Consignes de travail. Reprenez le dialogue ci-dessous sur les scotch eggs juste après sa dernière phrase, et écrivez la suite.

Passage du texte.
== == ==

Corentin : Quelques mois après la polémique des oeufs contaminés au fipronil, il est temps à présent de réhabiliter cet aliment économique et universel. Pas vrai Thomas ?
Thomas : Bonjour Corentin. Effectivement, ça n’est plus un secret pour toi, j’aime les oeufs.
Corentin : Oui, tu nous avais fait une chronique ovo-centrée il y a quelques semaines...
Thomas : [interruption] Oui, d’ailleurs, pour la réécouter, abonnez-vous…
Corentin : Du coup, qu’est-ce que tu nous racontes aujourd’hui ?
Thomas : Je vais parler scotch eggs, un plat typiquement britannique popularisé par chez nous grâce au mouvement gastro-pub.
Corentin : Gastro-pub, gastro-pub… c’est pas un truc qui va nous rendre malade quand même ?
Thomas : Alors ça dépend… mais en fait non, qu’est-ce que tu me fais raconter ? Non, gastro-pub, c’est le pendant anglo-saxon de ce qu’on appelle par chez nous bistronomie. Soit un courant culinaire visant à anoblir des plats jusqu’ici populaires, souvent servis dans les bars ou les petites brasseries. En France, le grand représentant de ce mouvement est Yves Camdeborde, que vous connaissez si vous avez regardé Masterchef par le passé. On l’entend ici en 2016, à l’antenne d’Europe 1, expliquer justement comment lui est venue l’idée de la bistronomie :
Moi je viens du Sud-Ouest, où on a cette forme de chaleur humaine. J’ai toujours vécu de par mes parents, mes grands-parents, dans ce monde de la table. Donc c’est un monde où il y avait la relation humaine, où l’humain était quand même le plus important avant tout. Donc j’ai voulu dépoussiérer entre guillemets tout de ce que j’avais appris. J’ai gardé les bases, j’ai gardé la façon de cuisiner, j’ai gardé la façon de choisir les produits. Le même respect qu’on pouvait avoir dans ces maisons pour les clients, j’ai essayé de le conserver, mais je me suis dit “On va le faire dans une ambiance bon enfant”.
Corentin : Je vois bien le concept, mais que vient faire le scotch egg dans tout ça ?
Thomas : Le scotch egg, à la base, c’est un classique de la cuisine anglaise, souvent consommé lors de picnic, donc froid. Il consiste en un oeuf dur entouré de chair à saucisse, que l’on pane avant de le faire cuire.
Corentin : Ah oui, de la bonne nourriture réconfortante. Et en quoi c’est de la nourriture “gastro-pub” si c’est d’abord mangé en picnic ?
Thomas : On va faire un peu d’histoire pour comprendre ça. L’origine du scotch egg remonterait au milieu du XVIIIe siècle, et pourrait être inspirée d’une forme de kefta préparée dans le nord de l’Inde. A l’origine, il était servi chaud. Comme c’est relativement simple à faire, les foyers britanniques l’ont rapidement adopté notamment pour le picnic. Mais outre Atlantique, avec l’ouverture de nombreux pubs suite à la vague d’immigration irlandaise de la deuxième moitié du XIXe siècle, le scotch egg servi chaud est devenu aussi commun que les frites ou les tourtes à la viande. C’est toujours le cas aujourd’hui.

== == ==

Extrait de données.
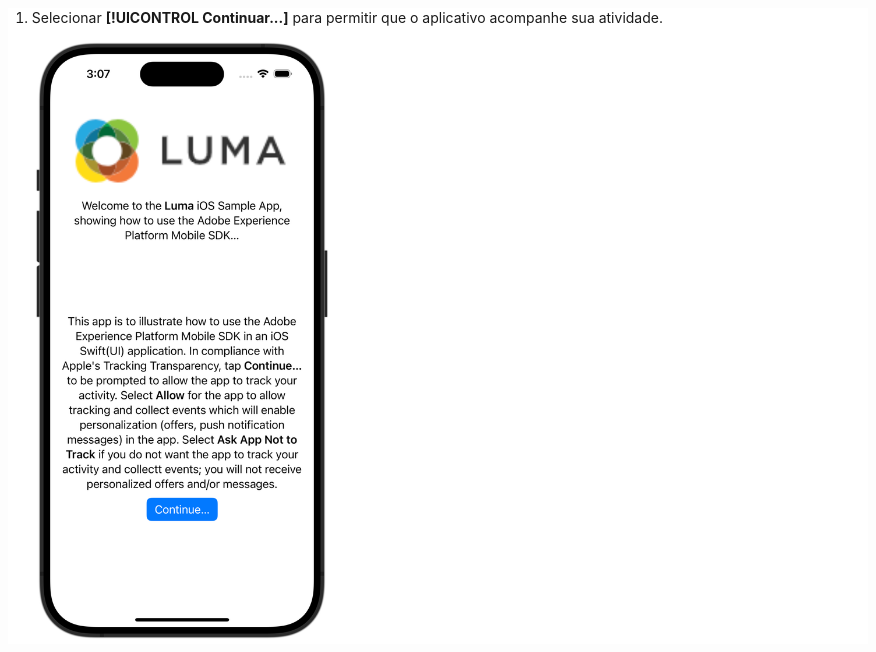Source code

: 1. Selecionar **[!UICONTROL Continuar...]** para permitir que o aplicativo acompanhe sua atividade.

   <img src="assets/tracking-continue.png" width="300">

== == ==

Réponse écrite.
Corentin : Je comprends mieux. Et du coup, comme tu as dit que c’était facile à réaliser, j’imagine que tu vas nous donner la recette…
Thomas : Alors, c’est facile à réaliser, mais y’a quelques gestes techniques quand même, donc on va y aller pas à pas.
Corentin : Parfait ! J’enfile mon tablier, et on y va.
Thomas : Donc pour cette recette, vous allez commencer par cuire un oeuf frais par personne. Personnellement, je les aime mollet (blanc cuit, mais jaune un peu coulant), mais libre à vous de les faire durcir entièrement. Pour cuire un oeuf mollet, vous faites bouillir de l’eau. Quand ça frémit bien, vous plongez délicatement votre oeuf et vous comptez entre 6 minutes et 6 minutes 30. Ca dépend de la taille de l’oeuf. Une fois que c’est cuit, refroidissez le tout de suite dans un bain d’eau froide, pour arrêter la cuisson.
Corentin : Qui aurait cru que cuire un oeuf était si compliqué ! Alors pour qu’il soit mollet, on plonge l’oeuf dans de l’eau bouillante pendant 6 à 6 minutes et demi, et on refroidit immédiatement dans l’eau froide. Et pour un oeuf dur ?
Thomas : On laisse un peu plus longtemps, entre 8 à 10 minutes. Pendant que votre oeuf refroidit, vous allez préparer l’enrobage. Prenez donc entre 100 et 150 grammes de chair à saucisse. Vous allez façonner une boule avec, que vous allez aplatir doucement. L’idée, tu l’auras compris Corentin, c’est de faire un disque suffisamment grand pour qu’il puisse contenir l’oeuf. D’ailleurs, pour faciliter la prise en main, je vous recommande d’aplatir votre viande sur un film plastique. Comme ça la chair n’accrochera pas à votre plan de travail.
Vous assaisonnez votre disque de viande : sel et poivre évidemment, mais aussi pourquoi pas de la poudre de curry, de la moutarde, des herbes fraîches… Faites-vous plaisir, c’est ça qui va différencier votre scotch egg d’un autre.
Corentin : Donc on aplatit la viande sur un film plastique, et on en fait un disque plus grand que l’oeuf. Et on assaisonne. On peut utiliser d’autre viande que de la chair à saucisse ?
Thomas : Oui, mais il faut veiller à ce qu’elle soit assez grasse, pour une meilleure tenue et pour que ça ne soit pas trop sec. On peut donc opter pour de l’agneau haché, de la chair de chorizo frais ou du boeuf haché contenant au moins 20% de matière grasse. Côté végétarien, ça s’envisage très bien avec des légumineuses en purée compacte, comme des pois chiches ou des haricots secs.
Corentin : Ah, oui, comme pour les falafel en fait.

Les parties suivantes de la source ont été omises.